Posted on December 28, 2012

0


Dua hari saya sudah ndak fesbukan. Buosen pol. Bosaan melihat betapa berisiknya dunia itu dengan ocehan2 orang lain. Dasarnya saya makhluk sangat ego-centered: tidak ada status sesempurna dan sebagus yang saya punya, maka ya sudah semua status yang lain jadi terasa kayak spam. Doa palsu, pameran udah beli ini beli itu, udah ke luar negeri, kemana2, termehek2, sok alim, sok suci, dan tentunya segelintir yang benar-benar inspiratif atau lucu. Semua itu sudah lewat sekarang. Saya menulis status singkat dua hari yang lalu: “Facebooking off for some time. PLease follow my tweet @patrizioex, or simply forget me”.

Sebagian besar “fans” saya di FB memilih yang kedua, yaitu melupakan saya. Begitu status itu dirilis, hanya ada 4 tambahan followers di Tweet saya. Ok. Semua yang terjadi saya syukuri dan saya ambil manfaat positifnya saja.

Twitter tidak seinteraktif FB. Di twitter jarang bisa terjadi diskusi panjang lebar tentang status saya seperti di FB dulu. Anehnya saya merasa lebih nyaman aja. Saya juga banyak berubah sejak hanya aktif di Twitter. Lenyap sudah semua status iseng dan spontan yang kadang membuat banyak orang merinding membacanya. Satu-satunya hal nakal yang saya twitkan adalah kemarin, bunyinya gini: “Aceng Fikri = STMJ (Sudah Tua Masih Jancukan). Itu aja, selebihnya saya twitkan semua hal yang positif, tentang agama, spiritualitas, sepak bola, kepemimpinan, ilmu belajar bahasa, bahkan kuliner Korea.

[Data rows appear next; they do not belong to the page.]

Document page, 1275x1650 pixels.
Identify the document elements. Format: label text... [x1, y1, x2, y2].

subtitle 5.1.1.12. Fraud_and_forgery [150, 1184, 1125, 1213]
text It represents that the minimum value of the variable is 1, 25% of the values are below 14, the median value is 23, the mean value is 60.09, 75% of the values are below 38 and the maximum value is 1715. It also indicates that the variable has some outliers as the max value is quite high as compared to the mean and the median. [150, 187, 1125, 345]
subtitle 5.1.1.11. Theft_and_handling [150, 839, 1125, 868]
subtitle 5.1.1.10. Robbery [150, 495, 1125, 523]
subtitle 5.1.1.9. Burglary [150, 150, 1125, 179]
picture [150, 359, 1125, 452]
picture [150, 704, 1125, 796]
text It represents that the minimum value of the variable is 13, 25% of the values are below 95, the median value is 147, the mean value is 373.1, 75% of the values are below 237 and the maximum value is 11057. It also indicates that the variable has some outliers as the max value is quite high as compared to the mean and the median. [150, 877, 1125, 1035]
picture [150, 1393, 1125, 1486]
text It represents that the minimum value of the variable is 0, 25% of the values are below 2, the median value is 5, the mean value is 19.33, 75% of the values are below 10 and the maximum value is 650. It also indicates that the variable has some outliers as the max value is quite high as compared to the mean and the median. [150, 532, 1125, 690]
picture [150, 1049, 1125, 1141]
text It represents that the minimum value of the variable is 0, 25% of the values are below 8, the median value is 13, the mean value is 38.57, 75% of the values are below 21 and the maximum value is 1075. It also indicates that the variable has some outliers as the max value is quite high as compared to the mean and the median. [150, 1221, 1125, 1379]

Saya baru baca di salah satu artikel online tentang betapa saat ini jejaring online sudah tidak lagi bisa dipandang main-main oleh siapapun yang mau serius berbisnis. Ya, saya setuju sekali. Karena manusia jaman sekarang lebih banyak berinteraksi dengan gadgetnya, sudah layak dan sepantasnya suatu lembaga atau perorangan yang mau eksis di jagad juga rajin membangun dan merawat citra dirinya lewat jejaring sosial virtual.